TASK INSTRUCTIONS:
Search the material below for the word "thumb" and copy every line in which it occurs.

========================================

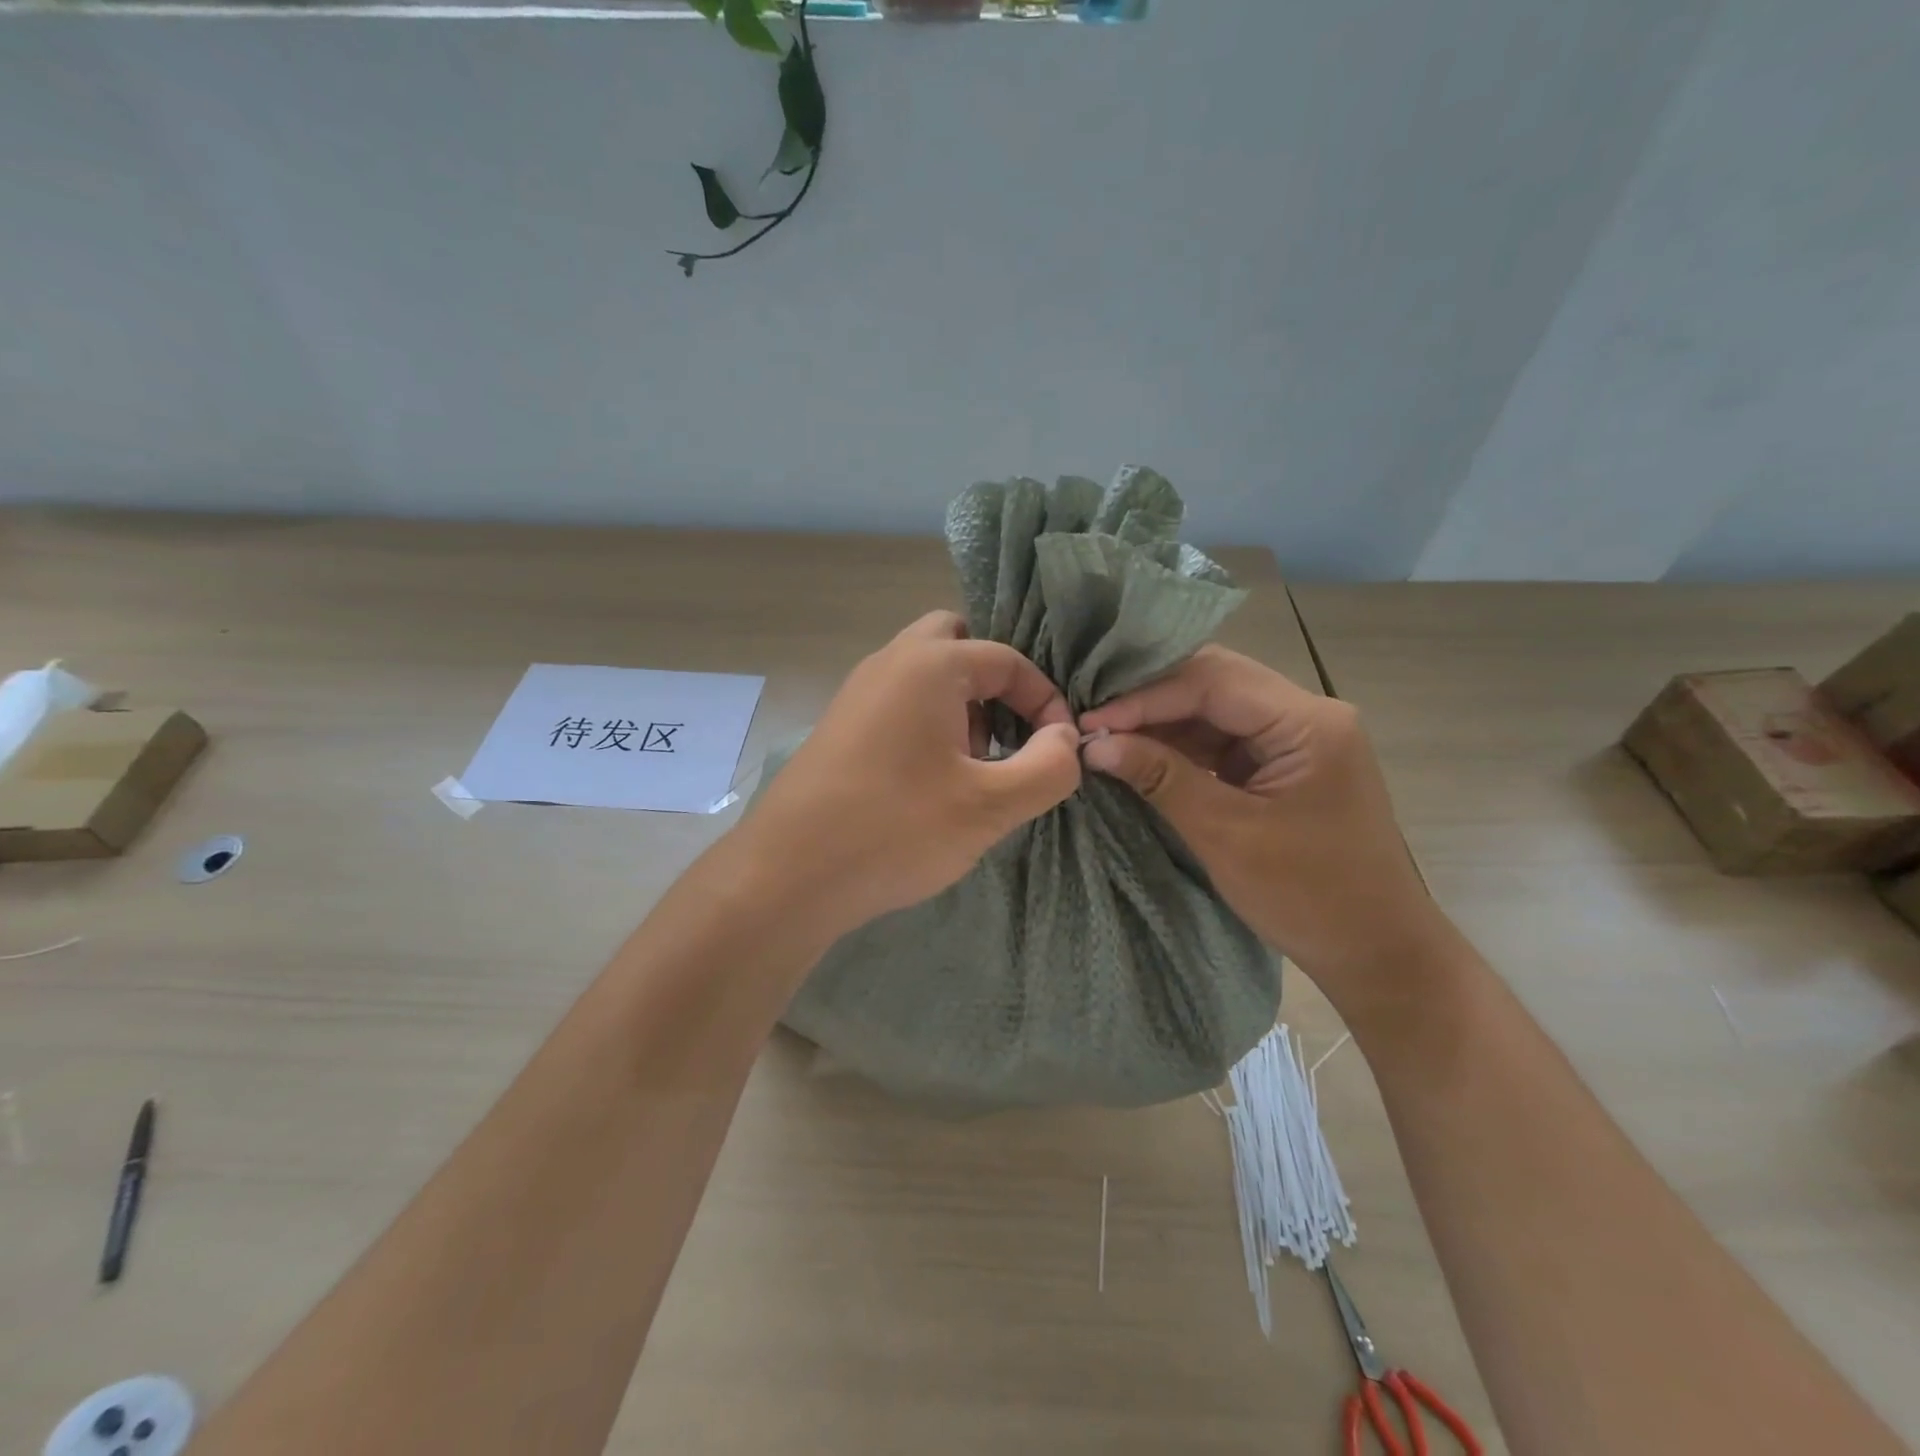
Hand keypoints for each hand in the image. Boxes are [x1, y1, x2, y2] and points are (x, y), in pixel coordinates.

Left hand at [745, 611, 1082, 938]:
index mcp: (929, 664)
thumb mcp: (990, 805)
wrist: (788, 875)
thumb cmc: (896, 829)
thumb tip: (1065, 739)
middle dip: (994, 684)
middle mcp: (889, 663)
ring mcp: (857, 693)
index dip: (1045, 700)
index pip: (1007, 659)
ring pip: (925, 675)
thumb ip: (1048, 767)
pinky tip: (931, 783)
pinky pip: (899, 704)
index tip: (1059, 748)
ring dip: (962, 706)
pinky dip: (928, 725)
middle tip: (1007, 735)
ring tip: (974, 767)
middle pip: (956, 644)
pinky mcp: (841, 727)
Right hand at [1078, 646, 1449, 1008]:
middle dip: (1150, 700)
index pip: (1212, 682)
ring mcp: (1298, 738)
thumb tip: (1095, 744)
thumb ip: (1161, 778)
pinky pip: (1224, 739)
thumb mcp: (1226, 835)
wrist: (1377, 952)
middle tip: (1093, 721)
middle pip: (1215, 683)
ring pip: (1216, 709)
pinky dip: (1181, 747)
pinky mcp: (1285, 763)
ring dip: (1162, 723)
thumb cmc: (1309, 897)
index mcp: (1308, 723)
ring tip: (1107, 739)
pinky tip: (1142, 756)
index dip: (1144, 697)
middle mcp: (1307, 715)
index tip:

========================================

RESPONSE:
thumb mcp: (990, 805)
thumb cmc: (896, 829)
thumb tip: (1065, 739)
thumb ip: (1048, 767)
thumb tip: (1095, 744)
thumb ip: (1161, 778)
thumb mcp: (1226, 835)
thumb cmc: (1309, 897)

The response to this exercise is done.